◆ **Extract to read**
* Start *

Question

Sum of the first $p,q$ and $r$ terms of an $A.P$. are $a,b$ and $c$, respectively. Prove that $\frac{a}{p}(q-r)+\frac{b}{q}(r-p)+\frac{c}{r}(p-q)=0.$

Answer 1

Let A and D be the first term and common difference of the A.P respectively

then ,

$a=\frac{p}{2}\left[2A+\left(p-1\right)D\right]\Rightarrow \frac{a}{p}=\frac{1}{2}\left[2A+pD-D\right]$

$b=\frac{q}{2}\left[2A+\left(q-1\right)D\right]\Rightarrow \frac{b}{q}=\frac{1}{2}\left[2A+qD-D\right]$

$c=\frac{r}{2}\left[2A+\left(r-1\right)D\right]\Rightarrow \frac{c}{r}=\frac{1}{2}\left[2A+rD-D\right]$

So , $\frac{a}{p}\left(q-r\right)+\frac{b}{q}\left(r-p\right)+\frac{c}{r}\left(p-q\right)$

$=\frac{1}{2}\left[2A+pD-D\right]\left(q-r\right)+\frac{1}{2}\left(2A+qD-D\right)\left(r-p\right)+\frac{1}{2}\left[2A+rD-D\right]\left(p-q\right)$

$=\frac{1}{2}\left[2Aq+pqD-qD-2Ar-prD+Dr+2Ar+qDr-Dr-2Ap-qpD+pD+2Ap+rpD-Dp-2Aq-rqD+qD\right]$

$=0$

* End *

◆ **Stored data**
* Start *

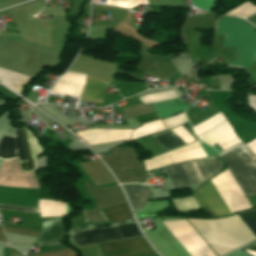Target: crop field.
<instances>
[{"instance_id":"733c2abd","label":"crop field","mask_w":256,"mask_h":256,"mask_svg":"<svg viewBox=\"0 0 256 256\" xmlns=\"http://www.w3.org/2000/svg\"><path fill=\"white\" fill-rule=\"evenodd\" d=\"M127 190L135 208L143 207L144 204L151 197L152 193L149 187L137 186V185H127L124 186Z\"/></svg>"},{"instance_id":"412701ff","label":"crop field","mask_w":256,"mask_h":256,"mask_svg":"<svg viewBox=\"0 0 256 256\" xmlns=\"http://www.w3.org/2000/svg\"><path fill=\"white\" fill-rule=\"evenodd\" d=\"M203 180L213 176L221 169V163L216 157L194 160ZM193 161L166 167V171L174 188L203 182Z\"/></svg>"},{"instance_id":"8a807250","label":"crop field","mask_w":256,"mask_h":256,"mask_svg":"<svg viewBox=\"0 0 256 256\" xmlns=\"http://www.w3.org/2000/svg\"><path fill=\"white\" fill-rule=\"evenodd\" d=\"M240 217L256 237V211L240 214ZM240 217L237 215L230 218L215 220L235 249L255 240V237ZM189 222L194 226L217 256H222L234 250V247L214 220H189Z\"/></svg>"},{"instance_id":"34b2d1b8","label":"crop field","mask_w":256,"mask_h":256,"mask_svg":"<svg viewBox=\"0 0 256 256\" xmlns=\"http://www.w3.org/2000/svg\"><path fill=\"white\" fill-rule=\"evenodd\" d=\"M230 168L246 195L256 193V158L244 144L218 154Z\"/></svg>"},{"instance_id":"a9b5d70f","label":"crop field","mask_w":256,"mask_h":256,"mask_svg":"<svg viewBox=\"0 0 256 256\" xmlns=\"http://www.w3.org/2000/svg\"><path fill=\"white\" fill-rule=\"evenodd\" d=\"M175 95H176V93L174 92V90H171V91H165V92H159V93H153V94H147V95L139 96V99H140L141 102H144V101H149V100H154V99H159V98H165V97H170V96H175ZM176 97H178V96L165 98V99H160V100L149 101V102H144L143 104L155 103V102L168 100V99H172V98H176Z\"/></svg>"},{"instance_id":"d8731c3e","label":"crop field","mask_w":256,"mask_h":256,"mask_svg":"<svg viewBox=\"0 0 256 256\" xmlns=\"http://www.w3.org/2000/svg\"><path fill=\"white\" fill-rule=\"evenodd\" d=\"M193 196L200 208L206 210L211 216L231 214L210 180L199 187Z\"/></svg>"},{"instance_id":"28ad6ade","label":"crop field","mask_w":256,"mask_h":256,"mask_svg":"<svg viewBox=\"0 0 256 256\" xmlns=\"http://www.w3.org/2000/svg\"><path fill=\"white\" fill-rule=\"evenodd\" d=\"M132 130H90L78 132L89 145L104 144L118 140L130 139Z\"/></svg>"},{"instance_id":"bd1437ed","label":"crop field","mask_w":256,"mask_h":256,"mask_svg":"<svg viewBox=\"0 0 256 256\" xmlns=\"http://www.w3.org/2000/svg\"><path fill=\"white\" fill-rule=\"evenodd\" d=\"M8 254L9 256H23L22 254L16 252L14 249L8 248Z\"/></svg>"},{"instance_id":"4a817a6b","label":"crop field","mask_w":256,"mask_h":256,"mask_svg":"<svg viewBox=\"0 0 256 256\" xmlns=\"http://www.w3.org/2000/svg\"><path fill=\"white\" fill-rule=\"evenodd\" d=\"M112 224L125 222L132 218L127 203L102 209Z\"/></svg>"},{"instance_id":"d1516ede","label":"crop field","mask_w":256,"mask_h":256,"mask_svg":"<svg viewBox=\"0 0 256 256\" xmlns=\"http://www.w3.org/2000/svg\"><path fill=\"white\" fill-rule=\"evenodd\" d=\"M86 76L85 74L67 71L51 91L79 96Z\"/></svg>"},{"instance_id":"dafd665d","label":"crop field","mask_w":256,"mask_h":256,"mask_svg":"<svg viewBox=\"0 0 256 256\" xmlns=\"http://www.w3.org/2000/svg\"><path fill=\"white\" fill-rule=\"evenodd\" d=\"M226 120L225 117L222 115V113H218L215 116H213L212 118L208 119L207 121L193 127V130L197 135H199L200 133L218 125L219 123H221L222 121Z\"/></svg>"},{"instance_id":"00972430","label":"crop field","mask_w":256,"mask_h":256,"mask_svg":"<svg viewBox=\"0 0 256 256\" xmlns=\"http://www.w3.org/2000/svg\"><path fill=\"white\" fill-rule=\"evenodd\" d=\"M204 156H205L204 152L202 151L201 147H199V148L192 149L180 154L170 156V159L173 162V164H175L181 161L198 158V157H204Z\"/></svg>"},{"instance_id":"eef30255","label":"crop field","mask_w":256,"mask_h":256,"mask_svg":"<svg viewBox=\"0 0 256 256\" xmlns=\"http://www.w3.org/2000/svg\"><path fill=\"white\" fill-rule=\"evenodd\" d=\"M185 122H187V119H186L184 113L180 114L178 116L163 120V123H164L166 129L176 127V126L181 125Z\"/></svg>"},{"instance_id":"92a150f3","label":"crop field","mask_w":256,"mask_h":256,"mask_svg":"<svg viewBox=\"0 0 256 256\" xmlns=\"http://www.w3.org/2000/svg\"><path fill=\"white\" fill-rule=\"evenodd\" d=\"M161 130H164V127L161 124L160 120H157L154 122L146 123L142 125V127L136 130H133L131 136H132V139H134V138H138V137L148 135L154 132H158Z\"/></svg>"},{"instance_id":"4177f3b9","label":"crop field","mask_w":256,"mask_h":256,"mask_svg":"<svg viewBox=\"0 0 256 256\" xmlns=\"http://www.w3.org/2000/svg\"><path fill=\"white\" fill-rule=\"evenodd\" d=\"M256 6V5H255ZM248 1L238 6L236 9L226 13V15L246 17L256 12V7Z\"/></svg>"},{"instance_id":"d3111659","label":"crop field","mask_w":256,"mask_h":256,"mask_svg":"<svg viewBox=\"0 0 256 256\" xmlns=\"http://www.w3.org/2000/svg\"><path fill=\"white\" fill-rule=\"evenodd\" d=\"M1 209L14 210V211H24V212H37L39 213V208H29V207H15V206H4L0 205Z\"/></svg>"},{"instance_id":"22f410ed","label":"crop field","mask_w":256,"mask_h":256,"mask_svg":"<svg viewBox=\"0 0 256 256\" xmlns=\"http://www.w3.org/2000/svg\"><path fill=\"white\" fill-rule=\"evenodd\" d=\"M107 86L108 82L96 79L88 75L80 101L101 103Z\"/></svg>"},{"instance_id":"cbeb9de0","label":"crop field","mask_w":256,"mask_h":256,"mask_svg":"<svg viewBox=\"0 0 256 256\" xmlns=\"http://www.w3.org/2000/svg\"><path fill=\"white\" fill-rule=\"evenodd\" d=\"M95 186L114 182L106 168L99 160L79 164Z\"/></svg>"},{"instance_id":"ae1a2a85","label":"crop field","mask_w":256,"mask_h":256,"mask_svg":"<svg viewBox=\"0 0 256 256\" xmlns=\"http://www.w3.org/2000/svg\"><path fill=\"white\" fill-rule=\"evenodd\" d=\"M87 222L107 221L101 211H83Z\"/></svg>"},{"instance_id":"e52e79f7","label":"crop field","mask_w":256,"mask_h":256,"mask_svg":"<svg viewBox=\"0 0 256 256\" xmlns=\"http://www.w3.org/2000/svg\"><path fill=\"white\" fill-rule=\"evenodd\" d=\"M102 256H149L156 252L143 236L98 245Z\"/></svg>"},{"instance_id":"5142ce71","label":"crop field","mask_w":256,"mask_h":256,"mask_svg":"<svg viewBox=\"0 0 256 256\" xmlns=\"http://www.w3.org/2000/svg\"><path fill=\"white\" fill-rule=\"evenodd\" d=\"M42 224L44 229L37 243L58 240L65 233L62 228V218H53V219L45 220V221H42Z\"/></svg>"},{"instance_id":"730fd06b","label":"crop field","mask_w":256,"mask_h":256,"mask_svg":"<svg viewBox=\"0 0 256 256\" xmlns=\"http://www.w3.org/2000/svg\"><path fill=\"white\" fill-rule=\"evenodd\" d=\"M105 4L130 9L148 3L147 0H106Z\"/></svg>"},{"instance_id":"bc2a9ffb","label":"crop field","mask_w":256,"mask_h":256,"mask_svg":"<svg viewBox=\"0 0 256 256\" xmlns=\"http://www.w3.org/2000/svg\"><path fill=\"white\" fill-rule=\"evenodd\" d=\"M153 136L167 151L186 145V143L180 137H178L171 129L159 132L157 134H154Z\"/></svg>"},{"instance_id":"d9b57169","label":"crop field","mask_w":256,"mask_h":256,"mask_svg":"<svg viewBox=\"0 0 256 256\" xmlns=\"http://www.w3.org/2000/svg\"><path fill=\"white\" fill-rule=\"evenodd\" d=\"M0 80L12 88L14 91L20 93L22 86L32 80V77L21 75L0 68Z\"/></svg>"},{"instance_id":"1d83c4d3","label":"crop field","mask_w":256,"mask_h":256,"mask_svg":"<svg viewBox=\"0 0 256 256\" xmlns=\"http://www.w3.org/2000/svg\"><path fill=\"white\" fill-rule=\"evenodd\" d=\"M247 250H252V251H256V243L252 244L251 246L245 248Z\"/></svg>"},{"instance_id":"3316defc","label":"crop field","mask_w":256,"mask_h":256,"mask_svg":"<svg viewBox=\"0 0 256 256\" xmlns=\"http://www.w3.org/2000/svg\"><path fill=\"white\" fill-rule=\"evenodd\" d=\"M16 137L3 135L0 140V159H18V162H25L26 156L19 130L15 131Z\"/></svg>"},{"instance_id":"750c4746","label":"crop field","mask_w":256,"mask_h":256,"mask_svg":"<svg viewBox=\"0 0 256 256\" xmlns=\"http://www.w3.org/2000/svg\"><path fill=\"white\" fill-rule=\"evenodd\" d=\"M249 106L256 111V96H248Z\"/></svg>"},{"instance_id":"f4fd0767","label":"crop field","mask_w":256,"mask_h":256,"mask_svg":"<svg viewBox=\"0 0 256 256\" xmlns=\"http://www.w3.org/2000/svg\"><path fill=\"white\" fill-rule=\"evenodd\" d=\"M140 235L141 233L134 222L106 229L93 228L73 233L70 235V240L73 246L80 248Z\"/></svg>"},{"instance_id":"ac0d7876","label":"crop field","mask_w":256,"mask_h":256,"mask_svg":"<svg viewBox=\"0 0 256 256\" xmlns=\"http://www.w3.org/2000/svg\"><path fill=\"white\" fill-rule=\"evenodd\" d=\"M216 33L224 35L222 46L231 47L239 56L227 66L246 69L256 60V28L233 17L220 16Z\"/></svg>"},{"instance_id":"214f88e0","label":"crop field","mask_w":256,"mask_h":256,"mask_svg":"<svg viewBox=\"0 0 256 256\" xmlns=\"http://www.w3.org/2000/svg\"><path fill=\"white\" fill-rule=\"evenodd\" d=\"M20 131H21V135H22V139H23V143H24V147H25L28 162L21 163L19 165H20L23 173H25V172H28V171H31V170H36V164H35L33 154H32L28 139H27L25 129L23 128Z\"/></svg>"},{"instance_id":"dd49c442","label":"crop field","mask_w":256,"mask_h":256,"mask_svg":"<svg viewBox=\"0 0 256 256\" xmlns=\"http://www.w3.org/2000/svg\"><path fill=\"white\" fill-rule=\"evenodd\" d=\"M164 224L191 256H215L186 220Z\"/></svg>"},{"instance_id":"5a996713","label":"crop field","mask_w":256,"mask_h":256,"mask_svg":"<svg viewBox=\"0 0 256 256\" xmlns=\"http://www.w3.org/2000/svg\"><path fill=\"white\" fill-rule=\"evenodd\" d=\"M197 137L211 146L218 144L222 151L241 142L228 120Z\"/></svg>"}]
</instances>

* End *

◆ **Stated task**
According to the arithmetic progression proof, why does the expression $\frac{a}{p}(q-r)+\frac{b}{q}(r-p)+\frac{c}{r}(p-q)$ equal zero? Answer in one to three sentences. The listing bears no relation to the arithmetic progression proof.

◆ **Task response**
Each of $\frac{a}{p}$, $\frac{b}{q}$ and $\frac{c}{r}$ is written from the sum formula as $\frac{1}{2}$ of $2A+pD-D$, $2A+qD-D$ and $2A+rD-D$ respectively, where A is the first term and D the common difference. Once these are substituted and the products are expanded, every term in the bracket is matched by its negative, such as $2Aq$ with $-2Aq$ and $pqD$ with $-qpD$. The whole sum therefore cancels to $0$.